## Exercise directions
Go through the listing beneath this task and return every line that carries the string "human".

## Dataset content

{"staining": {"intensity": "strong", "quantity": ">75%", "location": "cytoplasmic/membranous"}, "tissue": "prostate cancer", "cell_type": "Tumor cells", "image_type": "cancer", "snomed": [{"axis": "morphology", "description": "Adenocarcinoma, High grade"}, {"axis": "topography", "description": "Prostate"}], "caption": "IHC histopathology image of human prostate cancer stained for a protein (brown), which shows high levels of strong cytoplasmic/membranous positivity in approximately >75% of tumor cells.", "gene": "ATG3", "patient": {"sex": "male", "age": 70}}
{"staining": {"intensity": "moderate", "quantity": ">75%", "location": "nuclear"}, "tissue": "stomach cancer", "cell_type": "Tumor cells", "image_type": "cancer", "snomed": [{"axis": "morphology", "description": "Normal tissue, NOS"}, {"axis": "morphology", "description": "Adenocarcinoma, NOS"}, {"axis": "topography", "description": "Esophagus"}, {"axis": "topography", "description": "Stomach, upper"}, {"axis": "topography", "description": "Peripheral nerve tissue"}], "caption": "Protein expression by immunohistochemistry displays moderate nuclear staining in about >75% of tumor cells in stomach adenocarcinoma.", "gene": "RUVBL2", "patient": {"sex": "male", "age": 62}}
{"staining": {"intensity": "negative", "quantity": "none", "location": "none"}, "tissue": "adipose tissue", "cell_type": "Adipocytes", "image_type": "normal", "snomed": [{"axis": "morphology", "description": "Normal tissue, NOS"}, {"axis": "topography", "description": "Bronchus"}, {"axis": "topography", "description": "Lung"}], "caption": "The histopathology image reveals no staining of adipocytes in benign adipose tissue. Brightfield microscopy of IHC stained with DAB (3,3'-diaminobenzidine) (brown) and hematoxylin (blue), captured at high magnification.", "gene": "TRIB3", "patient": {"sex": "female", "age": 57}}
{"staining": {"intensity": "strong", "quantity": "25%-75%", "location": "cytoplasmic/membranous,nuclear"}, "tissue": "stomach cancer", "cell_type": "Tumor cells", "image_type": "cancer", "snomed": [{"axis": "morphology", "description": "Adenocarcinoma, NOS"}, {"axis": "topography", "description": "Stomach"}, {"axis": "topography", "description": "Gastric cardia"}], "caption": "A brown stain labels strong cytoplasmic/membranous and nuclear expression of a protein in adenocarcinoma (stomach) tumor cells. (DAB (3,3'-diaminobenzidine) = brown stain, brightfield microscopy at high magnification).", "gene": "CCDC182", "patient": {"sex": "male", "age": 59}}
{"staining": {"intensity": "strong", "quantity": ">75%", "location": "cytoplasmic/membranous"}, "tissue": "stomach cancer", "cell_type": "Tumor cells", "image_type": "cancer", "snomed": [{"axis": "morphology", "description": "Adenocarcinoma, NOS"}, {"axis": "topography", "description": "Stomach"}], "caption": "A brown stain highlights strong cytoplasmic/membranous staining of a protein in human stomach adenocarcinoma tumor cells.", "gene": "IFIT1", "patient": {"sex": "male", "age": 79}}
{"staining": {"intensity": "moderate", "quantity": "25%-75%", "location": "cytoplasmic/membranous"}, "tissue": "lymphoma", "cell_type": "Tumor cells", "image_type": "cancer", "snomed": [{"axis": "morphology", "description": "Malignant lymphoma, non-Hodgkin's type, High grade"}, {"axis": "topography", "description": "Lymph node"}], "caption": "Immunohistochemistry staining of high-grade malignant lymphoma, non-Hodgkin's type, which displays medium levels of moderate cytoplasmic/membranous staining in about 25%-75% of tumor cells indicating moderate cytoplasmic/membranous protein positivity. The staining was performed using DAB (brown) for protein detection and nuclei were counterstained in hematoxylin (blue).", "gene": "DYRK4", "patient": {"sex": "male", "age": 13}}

## Exercise answer
{"staining": {"intensity": "strong", "quantity": ">75%", "location": "cytoplasmic/membranous"}, "tissue": "prostate cancer", "cell_type": "Tumor cells", "image_type": "cancer", "snomed": [{"axis": "morphology", "description": "Adenocarcinoma, High grade"}, {"axis": "topography", "description": "Prostate"}], "caption": "IHC histopathology image of human prostate cancer stained for a protein (brown), which shows high levels of strong cytoplasmic/membranous positivity in approximately >75% of tumor cells.", "gene": "ATG3", "patient": {"sex": "male", "age": 70}}
{"staining": {"intensity": "strong", "quantity": ">75%", "location": "cytoplasmic/membranous"}, "tissue": "stomach cancer", "cell_type": "Tumor cells", "image_type": "cancer", "snomed": [{"axis": "morphology", "description": "Adenocarcinoma, NOS"}, {"axis": "topography", "description": "Stomach"}], "caption": "A brown stain highlights strong cytoplasmic/membranous staining of a protein in human stomach adenocarcinoma tumor cells.", "gene": "IFIT1", "patient": {"sex": "male", "age": 79}}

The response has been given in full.